When his dad told him a story the whole world disappeared. It faded into the background and a new one took its place. The empty spaces were filled and the ceiling became sky. Alex liked to sit and watch as the ground grew green and grass sprouted from his carpet. The walls were gone and he could see to a horizon, far off and dimly red with the sunset over the water.
Tonight the story was an old favorite – the shining white castle, the prince and princess, and the angry dragon. He’d heard it so many times already that he already knew to turn left and look at the castle there as the story started. Its walls were tall and beaming, bright against the lengthening shadows of the night. The princess was just coming in, head bent and horse plodding after a long day of riding.
“Daddy, you forgot reckless.”
“Right,” his dad smiled at him, “sorry. After a long day of reckless riding.”
Alex settled back against the pillow. The princess was racing through the forest on her horse, hair streaming behind her and a wild grin stretched across her face – eventually her horse slowed and she sighed, until they were trudging together over the moat to slip under the portcullis. The prince was waiting for her inside. He’d asked the kitchen to keep dinner warm. When the princess left for the day she usually came home too late to eat with everyone else.
Alex suspected that this was a hint – a dig or an apology, he wasn’t sure – to his mother, who sometimes listened. She complained sometimes that Daddy would leave her cooking dinner but never get home in time to eat it when everyone else was hungry.

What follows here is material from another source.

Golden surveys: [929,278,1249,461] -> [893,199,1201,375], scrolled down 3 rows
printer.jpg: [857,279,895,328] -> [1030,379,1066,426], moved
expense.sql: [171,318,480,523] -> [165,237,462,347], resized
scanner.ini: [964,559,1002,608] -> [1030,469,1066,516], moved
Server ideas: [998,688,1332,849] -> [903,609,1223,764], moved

While the princess was eating the reheated leftovers with her princes, they had a murmured conversation. In an instant, though, everything changed. Their words were drowned out by a roar, the view through the window was suddenly blotted black, and the air filled with filth. The ashes were swirling into the room, and the prince and princess huddled together with their hands clasped over their eyes. Straining, they could see outside the window and through the billowing smoke. The faint outline of a dragon was looming over the castle, massive wings flapping to keep it hovering in midair. Alex always gasped when he saw the dragon for the first time. He hugged close that feeling of fear and delight that made his heart flutter and pound.
The prince and princess ran, until they were hiding in a hallway with no windows and the doors were bolted on either side. They curled up there together and waited for the noise and the choking smoke to go away. There on the cold stone corner of the hallway, they fell asleep. The servants found them the next day as they spread through the castle with mops and brooms and as much medieval-style cleaning solution as could be found on short notice.

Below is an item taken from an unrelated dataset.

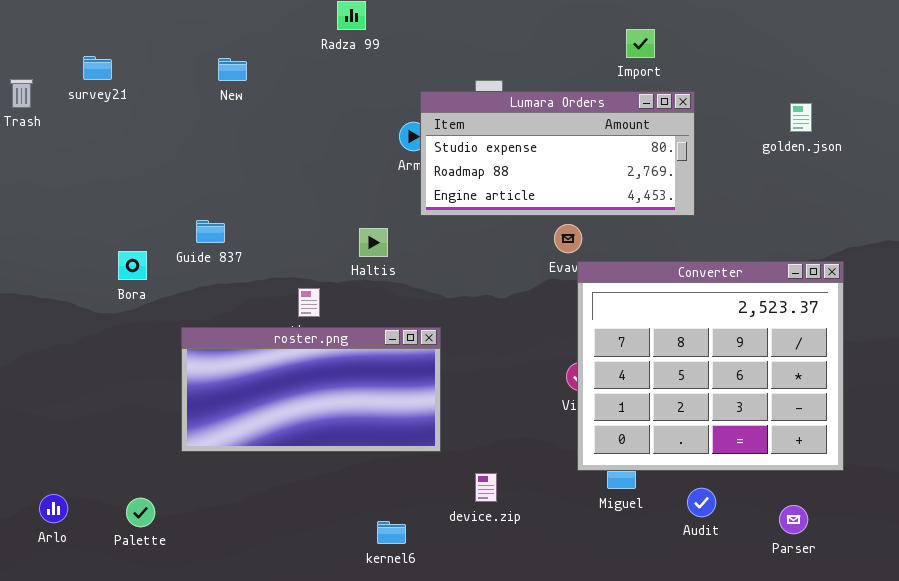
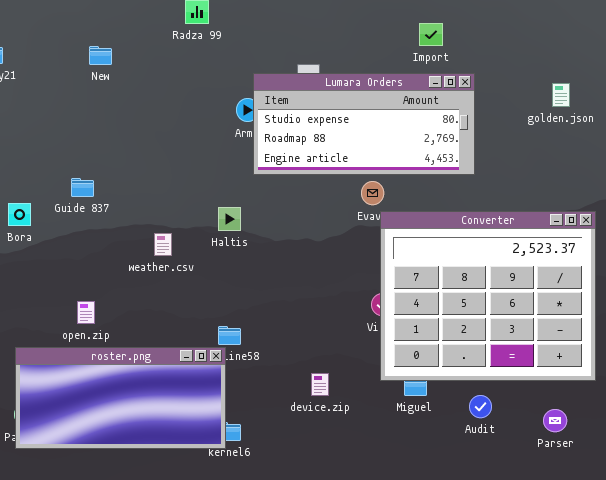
Haltis: [359,228,388,257] -> [218,207,241,231], moved
roster.png: [181,327,441,452] -> [15,347,226,449], moved
device.zip: [475,473,497,502] -> [311,373,329,396], moved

Alex loved that part. He didn’t really know what it meant, but he could tell his dad was being funny. His dad made a lot of people laugh, and especially Alex.
His eyelids were sinking shut, and he slid a little further down on his pillows. The prince and princess were tottering out the door now, looking aghast at the smeared black walls of their castle. Those stones had been so pure and lovely, only yesterday.
“Hey buddy, you look pretty sleepy. Do you want me to finish the story tomorrow?”
Alex mumbled, “S’ok,” and felt his dad’s kiss press onto his forehead and the covers settle around him. The light flicked off, but he could still see the castle. Now there was spidery scaffolding climbing up its walls, and the prince and princess were clambering up its walls along with the servants, all with sponges and rags in hand. Alex watched them through half-closed eyes, and fell asleep as they all scrubbed and sprayed and set everything to rights.